* **PAGE EXTRACT**
┏━━

Introduction
The Digital Collections and Archives of Tufts University and Manuscripts and Archives of Yale University have recently completed a National Historical Publications and Records Commission (NHPRC) electronic records research grant (grant number 2004-083) entitled “Fedora and the Preservation of University Records.” The Tufts-Yale Project focused on three main areas of research: requirements for trustworthy recordkeeping systems and preservation activities, the ingest of records into a preservation system, and the maintenance of records in a preservation system. The project reports are listed in Figure 1.
The project aimed to combine electronic records preservation research and theory with digital library research and practice. In particular, the Tufts-Yale Project planned on answering the question: Does Fedora have the ability to serve as an electronic records preservation system.[1] Tufts University has been using Fedora as the basis of the Tufts Digital Repository for several years.[2]
As it was already strongly invested in developing and managing this repository with an expanding set of services, Tufts was keen on exploring Fedora’s ability to serve as a preservation system for electronic archival records. At the start of this project, Yale had been considering various alternatives for a preservation system, including a Fedora-based solution.
The Tufts-Yale Project focused on university records because each institution has a primary responsibility to preserve these records. However, the findings of this project are not particularly university-specific and are easily applicable to the management and preservation of electronic records in most industries.

Figure 1. Project Reports.
The Tufts-Yale Project framed its efforts within the Reference Model for an Open Archival System Information System (OAIS) and the resulting research products can be mapped to that framework.[3] The Ingest Guide describes the Ingest function as well as much of the Administration function: Establish Standards and Policies, Audit Submission, and Negotiate Submission Agreement within the Administration function. The Maintain Guide covers the Data Management and Archival Storage functions. The requirements for recordkeeping attempt to guide the activities of a Producer, while the requirements for preservation activities attempt to guide the activities of an Archive and thus represents all the functional areas of the OAIS Reference Model.

┗━━

* **GIVEN ENTRIES**
┏━━

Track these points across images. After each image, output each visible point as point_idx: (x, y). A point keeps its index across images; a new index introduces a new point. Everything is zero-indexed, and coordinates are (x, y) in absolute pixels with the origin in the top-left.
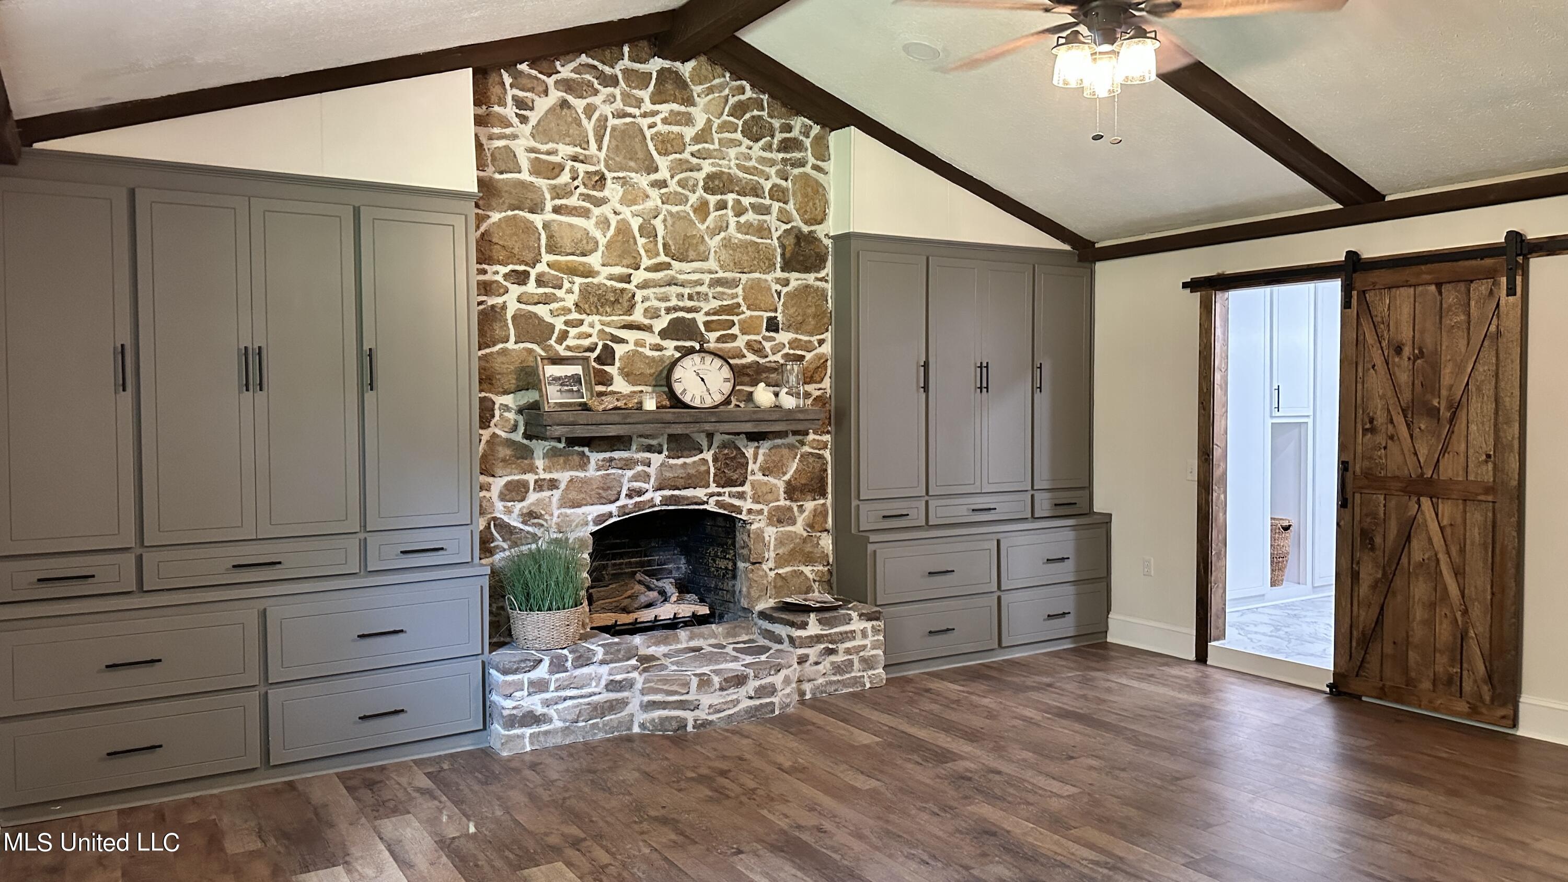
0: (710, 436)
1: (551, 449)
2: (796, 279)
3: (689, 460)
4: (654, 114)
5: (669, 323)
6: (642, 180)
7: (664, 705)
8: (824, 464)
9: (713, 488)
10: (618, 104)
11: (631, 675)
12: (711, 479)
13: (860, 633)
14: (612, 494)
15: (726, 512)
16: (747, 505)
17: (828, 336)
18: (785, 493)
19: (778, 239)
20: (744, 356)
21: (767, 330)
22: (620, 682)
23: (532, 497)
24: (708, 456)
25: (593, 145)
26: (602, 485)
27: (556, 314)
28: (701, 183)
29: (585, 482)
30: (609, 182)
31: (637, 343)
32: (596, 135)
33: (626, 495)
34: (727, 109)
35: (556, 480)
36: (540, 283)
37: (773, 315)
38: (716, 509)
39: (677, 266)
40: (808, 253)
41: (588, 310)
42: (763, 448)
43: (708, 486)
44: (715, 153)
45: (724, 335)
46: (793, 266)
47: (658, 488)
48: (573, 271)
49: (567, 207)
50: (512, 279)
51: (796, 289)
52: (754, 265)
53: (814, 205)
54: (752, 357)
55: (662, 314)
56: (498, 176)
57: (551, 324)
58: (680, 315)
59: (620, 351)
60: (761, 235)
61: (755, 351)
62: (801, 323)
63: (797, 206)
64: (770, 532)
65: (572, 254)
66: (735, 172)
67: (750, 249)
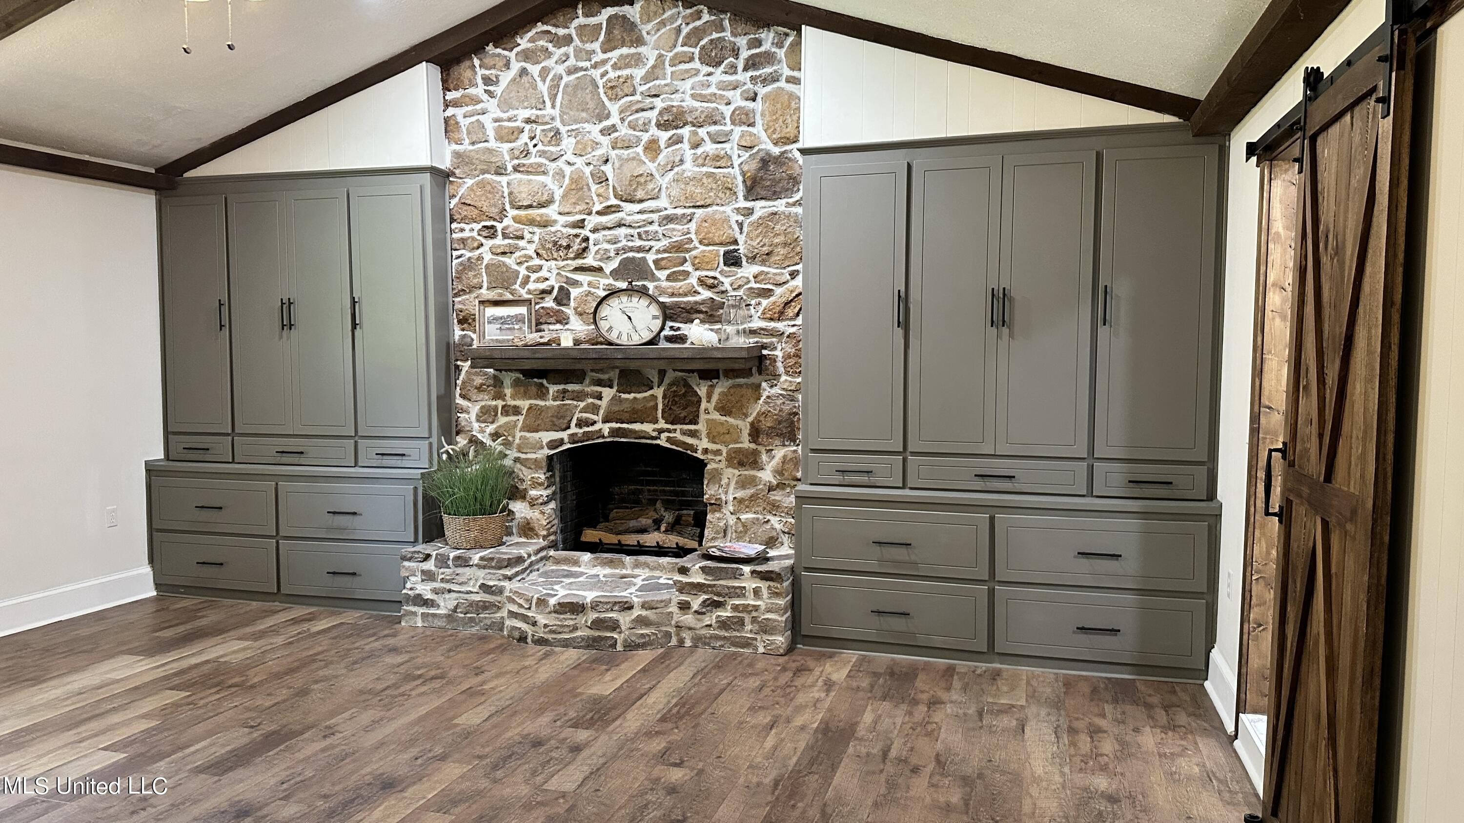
0: (662, 373)
1: (515, 380)
2: (761, 208)
3: (639, 396)
4: (605, 62)
5: (620, 264)
6: (594, 130)
8: (795, 407)
9: (662, 424)
10: (572, 61)
12: (660, 415)
13: (752, 591)
14: (563, 422)
15: (680, 449)
16: (704, 443)
17: (802, 266)
18: (750, 435)
19: (740, 166)
20: (696, 293)
21: (726, 264)
22: (491, 587)
23: (500, 420)
24: (659, 392)
25: (548, 104)
26: (557, 414)
27: (520, 261)
28: (654, 122)
29: (541, 410)
30: (564, 135)
31: (590, 284)
32: (549, 93)
33: (577, 425)
34: (680, 40)
35: (520, 407)
36: (505, 236)
37: (732, 248)
38: (668, 445)
39: (628, 207)
40: (778, 176)
41: (545, 256)
42: (721, 387)
43: (656, 421)
44: (667, 88)
45: (674, 272)
46: (758, 193)
47: (605, 421)
48: (532, 222)
49: (524, 165)
50: (484, 234)
51: (760, 218)
52: (710, 197)
53: (784, 122)
54: (706, 294)
55: (612, 254)
56: (471, 148)
57: (517, 271)
58: (631, 254)
59: (574, 292)
60: (718, 164)
61: (711, 287)
62: (767, 254)
63: (766, 127)
64: (731, 474)
65: (530, 206)
66: (690, 103)
67: (705, 180)
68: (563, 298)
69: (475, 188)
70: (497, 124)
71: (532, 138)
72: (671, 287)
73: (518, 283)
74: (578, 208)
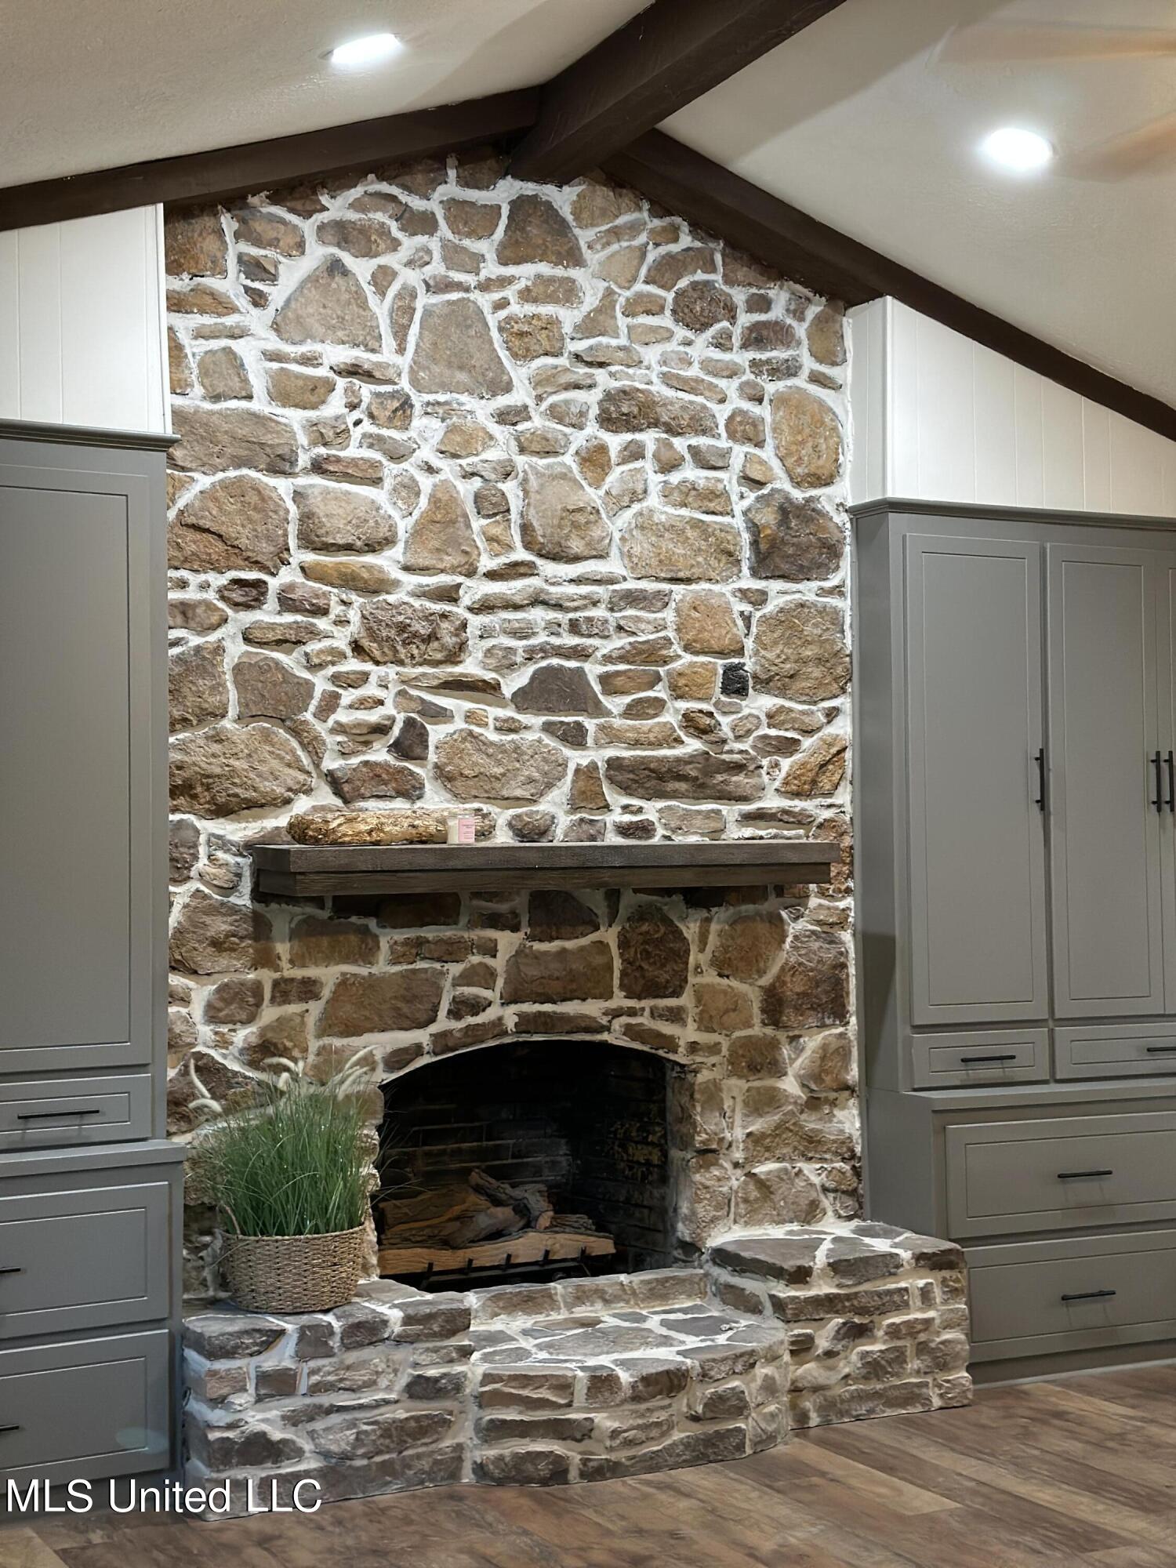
0: (613, 896)
1: (304, 921)
2: (780, 594)
3: (570, 945)
4: (504, 282)
5: (533, 678)
6: (481, 410)
7: (523, 1430)
8: (841, 954)
9: (619, 1000)
10: (437, 268)
11: (458, 1368)
12: (616, 982)
13: (917, 1293)
14: (421, 1009)
15: (646, 1048)
16: (688, 1033)
17: (844, 702)
18: (763, 1011)
19: (745, 513)
20: (678, 741)
21: (725, 690)
22: (436, 1380)
23: (269, 1014)
24: (610, 935)
25: (389, 342)
26: (402, 992)
27: (316, 661)
28: (594, 411)
29: (371, 984)
30: (418, 409)
31: (469, 717)
32: (393, 323)
33: (450, 1012)
34: (643, 271)
35: (314, 981)
36: (287, 603)
37: (736, 661)
38: (624, 1042)
39: (548, 568)
40: (803, 539)
41: (377, 654)
42: (720, 920)
43: (608, 995)
44: (621, 354)
45: (640, 701)
46: (777, 567)
47: (507, 1002)
48: (350, 581)
49: (338, 460)
50: (237, 595)
51: (781, 610)
52: (698, 563)
53: (815, 447)
54: (693, 745)
55: (519, 659)
56: (207, 406)
57: (307, 682)
58: (555, 661)
59: (437, 733)
60: (712, 506)
61: (701, 732)
62: (791, 677)
63: (783, 451)
64: (736, 1086)
65: (348, 548)
66: (659, 389)
67: (689, 533)
68: (410, 744)
69: (221, 494)
70: (275, 365)
71: (353, 407)
72: (633, 729)
73: (312, 708)
74: (449, 560)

┗━━

* **PROBLEM 1**
In the Tufts-Yale Project text, switch "Maintain Guide" to "Maintenance Guide" and give the passage from "The Tufts-Yale Project framed" up to and including "OAIS Reference Model.".
* **PROBLEM 2**
Pick up the Tufts-Yale Project text after its final sentence and continue it.
The records have no connection to the Tufts-Yale Project text.

* **ANSWER SPACE 1**
The Tufts-Yale Project framed its efforts within the Reference Model for an Open Archival System Information System (OAIS) and the resulting research products can be mapped to that framework.[3] The Ingest Guide describes the Ingest function as well as much of the Administration function: Establish Standards and Policies, Audit Submission, and Negotiate Submission Agreement within the Administration function. The Maintenance Guide covers the Data Management and Archival Storage functions. The requirements for recordkeeping attempt to guide the activities of a Producer, while the requirements for preservation activities attempt to guide the activities of an Archive and thus represents all the functional areas of the OAIS Reference Model.

* **ANSWER SPACE 2**
The OAIS Reference Model, the requirements, the Ingest and Maintain guides, the resources and services that support the guides, and the implementation of the guides should be viewed as a tightly related set of steps that build on each other. The OAIS Reference Model is the overarching conceptual structure for preservation activities and systems. Beneath OAIS sits a layer of requirement sets for preservation activities or systems, such as the Tufts-Yale Project preservation requirements. These requirements further articulate OAIS by describing the attributes of preservers that fit within the context of the Reference Model. Beneath these requirements are the Ingest Guide and Maintain Guide, which translate requirements into actions for those functional areas of preservation. The Tufts-Yale Project did not develop guides for all functional areas of preservation such as Access and Preservation Planning. Resources and services—ideally, standardized and openly available—support the execution of the activities defined in the guides. This interconnectedness reinforces each level, giving context to the frameworks, requirements, guides, resources and services, and implementation decisions, helping to enable their intelligent utilization. Institutions will still have implementation decisions to make within the context of the guides, resources, and services: they cannot simply take the guides and call them their procedures. 
Fedora
Over the course of our work, the Tufts-Yale project shifted its attention away from assessing whether Fedora could serve as a preservation system to concentrating on developing requirements for recordkeeping and preservation, and creating the Ingest and Maintain guides. We changed our focus when we realized that we were asking the wrong question. In serving as the repository core of a preservation system, a Fedora instance (or instances) would only be one part of an overall preservation environment. Large portions of ingest and access activities in addition to preservation planning decisions would occur outside of the Fedora instance. Even though some preservation policies may be articulated and managed through Fedora, an institution still must formulate these policies—they are not pre-set in Fedora. Rather than an out-of-the-box, limited repository solution, Fedora is a repository architecture upon which an institution can shape a repository in many different ways. Thus, the suitability of Fedora as the basis of a preservation system depends significantly on its implementation.
Furthermore, as of version 2.1 (released February 2006), Fedora operates within the Fedora Service Framework, which provides the architecture for new services that support a Fedora repository instance but are outside and independent of the repository itself.[4] Two such services that currently exist are Directory Ingest and OAI Provider, and members of the Fedora community are currently developing additional open-source services. The Fedora Preservation Working Group is currently investigating and developing services for supporting preservation activities.[5] Which of these external services an institution uses, and how it employs them, will be a significant factor in the suitability of a Fedora-based repository as a preservation system.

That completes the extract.